Shigeru Yokota, at forefront of efforts to rescue abducted Japanese, dies at 87

Shigeru Yokota, father of Megumi Yokota, who was abducted by North Korea in 1977, died Friday. He was 87.

Since the formation in 1997 of the Association of the Families of Victims Kidnapped by North Korea, he has been at the forefront of efforts to rescue the abductees. As a symbol of the abductees' families, he ardently appealed to public opinion and the Japanese government for a solution to the abduction issue for many years.

Megumi disappeared in Niigata in November 1977. At that time, she was 13 and in her first year of junior high school. Yokata then worked at the Bank of Japan's Niigata branch office.

For years, there were no clues as to what had happened to her. However, in January 1997, the testimonies of North Korean defectors pointed to the strong possibility that she had been abducted and taken to North Korea, prompting her father to form the association with seven other families in March of that year. He served as its representative until 2007.

At the first Japan-North Korea summit in September 2002, then North Korean leader Kim Jong Il admitted to the abductions and announced the deaths of eight people, including Megumi, but Shigeru told a press conference, "The death of my daughter is unacceptable."

To promote the rescue of the abductees, Shigeru has given more than 100 lectures a year with his wife, Sakie, now 84. He had visited all 47 prefectures in Japan and carried out signature-collecting campaigns on the streets.
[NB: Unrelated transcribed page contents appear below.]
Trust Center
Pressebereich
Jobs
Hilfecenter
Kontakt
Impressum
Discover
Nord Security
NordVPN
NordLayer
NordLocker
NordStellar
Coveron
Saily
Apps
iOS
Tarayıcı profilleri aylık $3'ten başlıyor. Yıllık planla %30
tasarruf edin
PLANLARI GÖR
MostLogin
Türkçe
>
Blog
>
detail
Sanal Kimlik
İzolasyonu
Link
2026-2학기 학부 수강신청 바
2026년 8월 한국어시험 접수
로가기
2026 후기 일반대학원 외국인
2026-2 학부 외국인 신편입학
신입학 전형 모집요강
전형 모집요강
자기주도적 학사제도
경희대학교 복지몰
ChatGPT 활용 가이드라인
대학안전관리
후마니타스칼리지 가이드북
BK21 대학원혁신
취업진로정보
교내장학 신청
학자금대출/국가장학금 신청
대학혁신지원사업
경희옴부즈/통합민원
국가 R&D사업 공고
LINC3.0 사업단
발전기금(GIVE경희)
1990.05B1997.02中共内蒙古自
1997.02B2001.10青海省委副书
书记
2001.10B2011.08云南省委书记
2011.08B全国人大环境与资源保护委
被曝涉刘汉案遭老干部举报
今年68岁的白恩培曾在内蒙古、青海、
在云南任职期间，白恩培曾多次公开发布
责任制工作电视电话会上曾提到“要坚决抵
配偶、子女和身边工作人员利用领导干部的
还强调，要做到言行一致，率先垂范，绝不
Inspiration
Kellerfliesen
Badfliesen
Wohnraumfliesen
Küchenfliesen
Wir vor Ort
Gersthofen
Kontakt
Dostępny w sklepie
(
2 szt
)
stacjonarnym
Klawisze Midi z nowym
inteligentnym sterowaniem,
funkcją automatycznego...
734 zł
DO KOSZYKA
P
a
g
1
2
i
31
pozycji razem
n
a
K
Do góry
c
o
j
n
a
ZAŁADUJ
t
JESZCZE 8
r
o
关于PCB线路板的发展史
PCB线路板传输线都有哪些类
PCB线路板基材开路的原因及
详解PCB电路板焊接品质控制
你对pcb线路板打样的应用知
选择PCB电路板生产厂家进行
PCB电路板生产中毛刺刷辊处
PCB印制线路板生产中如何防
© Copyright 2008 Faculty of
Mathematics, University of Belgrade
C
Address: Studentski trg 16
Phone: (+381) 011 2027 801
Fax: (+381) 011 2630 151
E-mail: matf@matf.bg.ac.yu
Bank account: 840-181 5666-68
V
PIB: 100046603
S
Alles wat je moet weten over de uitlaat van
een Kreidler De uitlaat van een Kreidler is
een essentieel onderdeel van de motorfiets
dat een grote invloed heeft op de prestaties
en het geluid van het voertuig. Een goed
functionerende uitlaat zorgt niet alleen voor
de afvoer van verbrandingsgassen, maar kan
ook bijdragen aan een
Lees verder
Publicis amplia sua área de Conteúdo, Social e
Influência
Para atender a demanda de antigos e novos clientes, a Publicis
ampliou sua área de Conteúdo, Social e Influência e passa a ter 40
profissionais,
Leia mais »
In March 2014, a meeting with Megumi's daughter, Kim Eun-gyong, was arranged in Mongolia. Shigeru also met his 10-month-old great-granddaughter. After that, his decline in physical strength became noticeable, and he had been hospitalized since April 2018.

"Both my husband and I have worked hard to reunite with Megumi, who was abducted by North Korea. But my husband has not been able to see her and reached the end of his rope. I am in a state of being unable to organize my feelings now," Sakie said in a statement Friday.